## IL TUO COMPITO
Secondo il brano sulla coscienza, che cosa determina la nostra qualità della vita?

------ BRANO DA LEGGERE

La coscienza è sia un filtro che un giudice. Mentre la consapevolezza è la nostra capacità di
renderci conto di qualcosa senza esprimere un giudizio, la coscienza attinge
ad un vasto bacino di informazioni (memorie e stratificazioni di elaborazioni
precedenti) per esprimere giudizi e dar un senso al tutto. Sentiamo la voce interna
della coscienza ogni volta che viene espresso un commento, una realizzazione od
una ponderazione, etc. che a sua volta agisce su un diverso livello per
giudicare (criticare, etc.) il suo stesso operato. La coscienza è considerata
autonoma.
Quando la coscienza non “funziona” secondo i parametri
comuni alla maggioranza delle persone intorno a noi, ecco che usiamo etichette
per identificare le anomalie e le aberrazioni. Ma in tutto questo marasma, la
coscienza ammette la presenza e la natura del cambiamento: la comprende, la valuta e ne fa tesoro.
Il senso della coscienza è quello di proteggerci, motivarci,
e fare qualsiasi altra azione che svolga una qualche utilità per il soggetto
che ne fa uso. Si può controllare la coscienza come uno strumento, od esserne
vittima. Quando la consapevolezza è premiata, e la coscienza viene lasciata
esaurirsi, ad un certo punto la coscienza smette di riproporsi nella mente
degli individui. Chi invece sfrutta il meccanismo dell’ossessione (il
meccanismo di funzione basilare alla coscienza) può diventare schiavo dei
propri stessi paradigmi interni, siano essi pensieri, immagini, suoni, etc.
Un ossessione non
è per questo una cosa negativa. Non lo è quando è sotto controllo: ogni persona
di successo, od ogni persona che “sa far bene una cosa sola” è in un qualche
modo ossessionata da quella attività o cosa. L’ossessione è la capacità di non
stancarsi mai, e di autostimolarsi ogni qualvolta gli elementi a disposizione
sono finiti. Si differenzia dal delirio che può presentarsi sotto una forma di
privazione di elementi utili a fornire una stimolazione, od una forma di
allucinazione che aggiunge elementi inesistenti alla realtà intorno a noi.
Cosa c’entrano la coscienza, l’ossessione ed il cambiamento?
Sono parti fondamentali della nostra natura. Chi fallisce nel riconoscere la differente natura delle parti in gioco
(cioè chi non percepisce tali concetti come estremamente diversi l’uno dall’altro
sia per forma che per contenuti) è una persona che non può vivere serenamente
nel nostro mondo. La nostra realtà ci mette di fronte a continui cambiamenti, e
per certi versi un attaccamento ingiustificato al passato è sbagliato quanto un
ingiustificato attaccamento al perpetuo rinnovo.
L’equilibrio
trovato tra il cambiare ed il fare le stesse cose determina la nostra qualità
della vita. E purtroppo, troppe persone falliscono nel trovare un equilibrio
che abbia un senso che si integri nella realtà che stiamo vivendo. Le persone italiane
di oggi vogliono un cambiamento ma sono ossessionati dalle loro paure al punto
da desiderare che il cambiamento avvenga per cause esterne, e mai per conto di
azioni che debbano essere oggetto di seria critica della propria coscienza. La
nostra società è basata sullo scarto della responsabilità. La
maggioranza delle persone vivono schiave di una coscienza volta a negare ogni
comportamento che miri al cambiamento. In altre parole, le persone sono
ossessionate da una coscienza che distrugge se stessa attraverso l’eliminazione
dei significati legati ad un confronto di diversi fattori. Chi vive questo
periodo storico del nuovo millennio vuol far finta di aver ereditato (quando
non è logico pensare che tale meccanismo interno possa essere attribuibile solo
ad azione esterna) una coscienza ossessionata da rigettare il cambiamento.

------------
------ LE RIGHE

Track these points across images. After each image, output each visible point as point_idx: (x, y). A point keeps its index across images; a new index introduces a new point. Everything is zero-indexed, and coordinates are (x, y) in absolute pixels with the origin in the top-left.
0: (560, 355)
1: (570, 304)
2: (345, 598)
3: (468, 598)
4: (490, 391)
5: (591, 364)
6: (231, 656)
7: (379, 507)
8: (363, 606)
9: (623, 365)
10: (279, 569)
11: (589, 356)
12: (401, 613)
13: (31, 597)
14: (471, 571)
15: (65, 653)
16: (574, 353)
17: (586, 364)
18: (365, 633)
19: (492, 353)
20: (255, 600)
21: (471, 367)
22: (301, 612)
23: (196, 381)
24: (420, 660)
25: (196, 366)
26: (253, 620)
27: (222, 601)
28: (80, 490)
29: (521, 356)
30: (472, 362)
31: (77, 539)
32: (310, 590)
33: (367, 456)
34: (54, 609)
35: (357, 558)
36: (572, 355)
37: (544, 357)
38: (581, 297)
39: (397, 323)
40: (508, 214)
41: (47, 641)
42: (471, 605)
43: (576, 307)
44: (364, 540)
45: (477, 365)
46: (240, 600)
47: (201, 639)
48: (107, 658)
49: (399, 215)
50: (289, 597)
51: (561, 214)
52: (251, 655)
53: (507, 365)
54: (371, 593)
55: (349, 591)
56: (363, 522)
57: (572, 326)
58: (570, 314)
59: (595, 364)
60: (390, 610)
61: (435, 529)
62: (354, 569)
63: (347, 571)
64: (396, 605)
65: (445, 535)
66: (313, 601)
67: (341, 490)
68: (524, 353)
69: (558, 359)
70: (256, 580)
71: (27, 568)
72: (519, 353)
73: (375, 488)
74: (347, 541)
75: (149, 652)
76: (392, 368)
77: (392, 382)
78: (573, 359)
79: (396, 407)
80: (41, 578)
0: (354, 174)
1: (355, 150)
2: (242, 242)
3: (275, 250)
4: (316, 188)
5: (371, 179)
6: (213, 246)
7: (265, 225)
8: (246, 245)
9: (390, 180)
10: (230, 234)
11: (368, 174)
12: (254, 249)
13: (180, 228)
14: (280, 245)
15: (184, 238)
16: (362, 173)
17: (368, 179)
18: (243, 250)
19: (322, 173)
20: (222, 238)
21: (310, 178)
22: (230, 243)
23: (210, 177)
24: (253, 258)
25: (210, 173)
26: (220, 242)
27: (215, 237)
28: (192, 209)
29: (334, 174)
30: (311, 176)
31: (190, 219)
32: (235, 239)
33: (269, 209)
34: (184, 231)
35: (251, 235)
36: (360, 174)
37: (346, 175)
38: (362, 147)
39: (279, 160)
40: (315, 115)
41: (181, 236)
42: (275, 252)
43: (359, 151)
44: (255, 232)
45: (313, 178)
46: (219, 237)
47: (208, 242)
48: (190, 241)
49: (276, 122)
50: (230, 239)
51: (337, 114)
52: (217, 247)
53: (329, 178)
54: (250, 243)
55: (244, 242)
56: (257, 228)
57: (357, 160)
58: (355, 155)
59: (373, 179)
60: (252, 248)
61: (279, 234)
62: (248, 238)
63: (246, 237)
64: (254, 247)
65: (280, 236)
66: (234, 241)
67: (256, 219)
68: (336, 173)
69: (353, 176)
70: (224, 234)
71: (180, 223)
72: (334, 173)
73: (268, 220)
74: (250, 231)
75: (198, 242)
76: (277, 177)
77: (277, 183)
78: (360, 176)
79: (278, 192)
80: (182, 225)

------------
------ LE RIGHE

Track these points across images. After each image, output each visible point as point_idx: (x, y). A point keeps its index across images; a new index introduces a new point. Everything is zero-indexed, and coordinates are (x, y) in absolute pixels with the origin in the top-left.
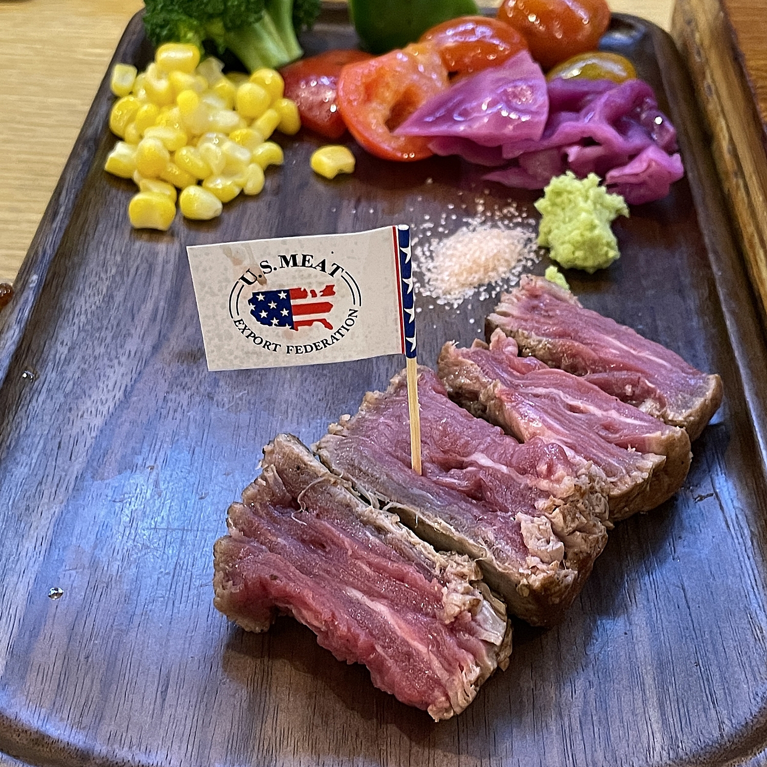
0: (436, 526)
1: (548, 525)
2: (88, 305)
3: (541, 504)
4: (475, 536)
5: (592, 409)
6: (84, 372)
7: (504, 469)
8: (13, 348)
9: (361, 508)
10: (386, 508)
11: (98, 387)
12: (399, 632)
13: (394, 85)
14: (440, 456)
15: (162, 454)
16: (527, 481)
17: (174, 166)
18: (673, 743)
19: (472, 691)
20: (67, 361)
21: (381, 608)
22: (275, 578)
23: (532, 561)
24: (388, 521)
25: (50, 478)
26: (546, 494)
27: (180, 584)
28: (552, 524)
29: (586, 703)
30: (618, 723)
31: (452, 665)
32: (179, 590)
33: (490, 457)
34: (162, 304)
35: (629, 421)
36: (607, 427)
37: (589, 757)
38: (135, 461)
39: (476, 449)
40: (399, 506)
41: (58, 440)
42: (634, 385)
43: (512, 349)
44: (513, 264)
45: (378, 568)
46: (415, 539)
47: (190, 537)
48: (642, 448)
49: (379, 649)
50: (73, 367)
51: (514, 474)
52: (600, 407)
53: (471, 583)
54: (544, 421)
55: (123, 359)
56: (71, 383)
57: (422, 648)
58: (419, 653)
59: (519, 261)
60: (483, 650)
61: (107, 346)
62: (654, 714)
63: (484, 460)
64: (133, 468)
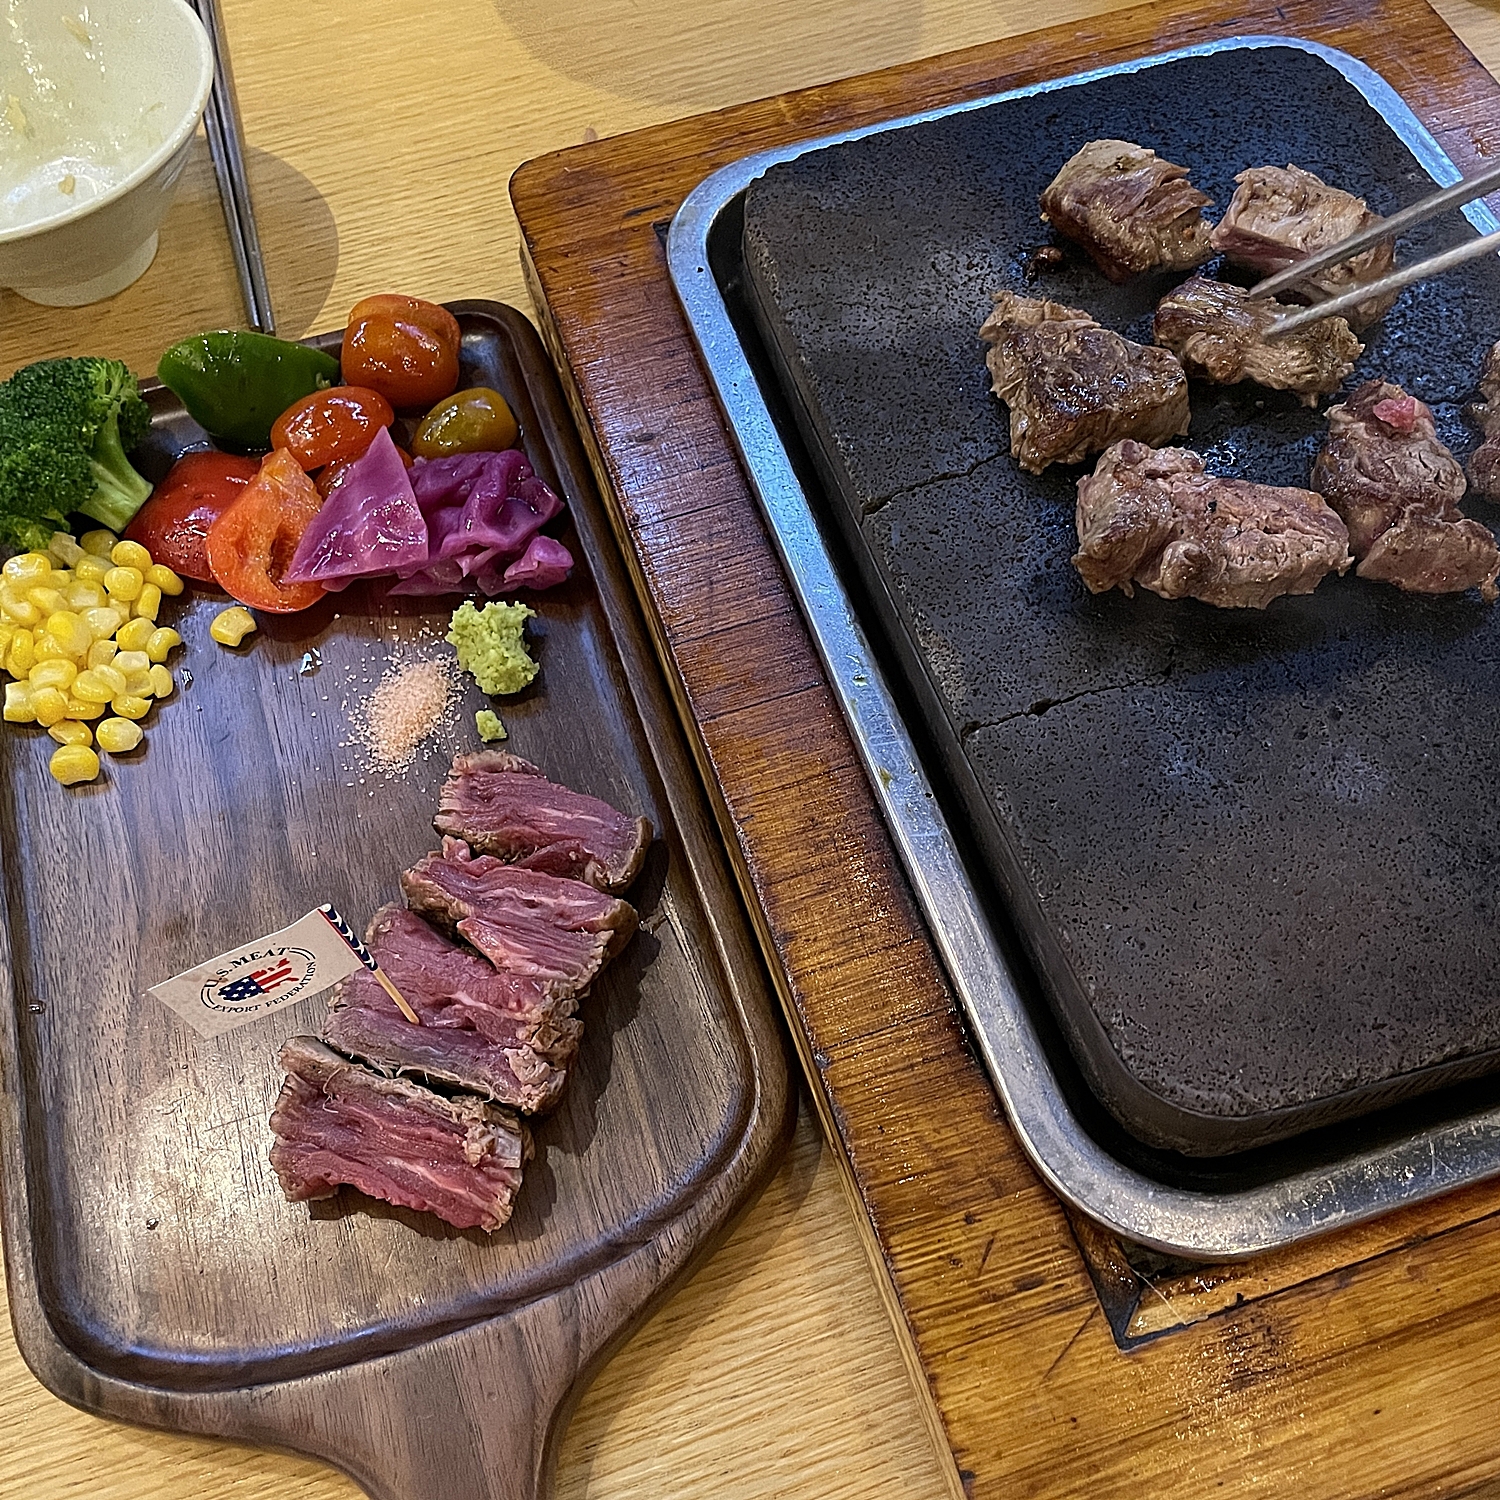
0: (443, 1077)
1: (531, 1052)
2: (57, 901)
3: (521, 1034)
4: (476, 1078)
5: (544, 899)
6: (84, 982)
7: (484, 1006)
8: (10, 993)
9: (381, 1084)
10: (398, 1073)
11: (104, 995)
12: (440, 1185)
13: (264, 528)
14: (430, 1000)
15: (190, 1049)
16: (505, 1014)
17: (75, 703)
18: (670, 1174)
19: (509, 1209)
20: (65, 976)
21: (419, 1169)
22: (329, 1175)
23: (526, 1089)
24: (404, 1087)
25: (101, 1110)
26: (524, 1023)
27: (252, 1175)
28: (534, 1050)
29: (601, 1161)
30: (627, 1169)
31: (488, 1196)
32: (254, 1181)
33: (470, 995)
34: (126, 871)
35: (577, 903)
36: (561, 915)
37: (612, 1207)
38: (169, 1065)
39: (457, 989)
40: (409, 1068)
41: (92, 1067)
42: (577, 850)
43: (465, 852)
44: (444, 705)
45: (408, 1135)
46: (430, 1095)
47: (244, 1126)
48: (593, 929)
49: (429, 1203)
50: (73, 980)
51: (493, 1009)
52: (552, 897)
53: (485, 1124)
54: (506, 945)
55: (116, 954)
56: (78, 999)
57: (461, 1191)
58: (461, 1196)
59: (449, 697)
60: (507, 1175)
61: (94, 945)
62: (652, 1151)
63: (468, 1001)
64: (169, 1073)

------------

## RISPOSTA SCRITTA
La determina l'equilibrio trovato tra il cambiare e il fare le stesse cose.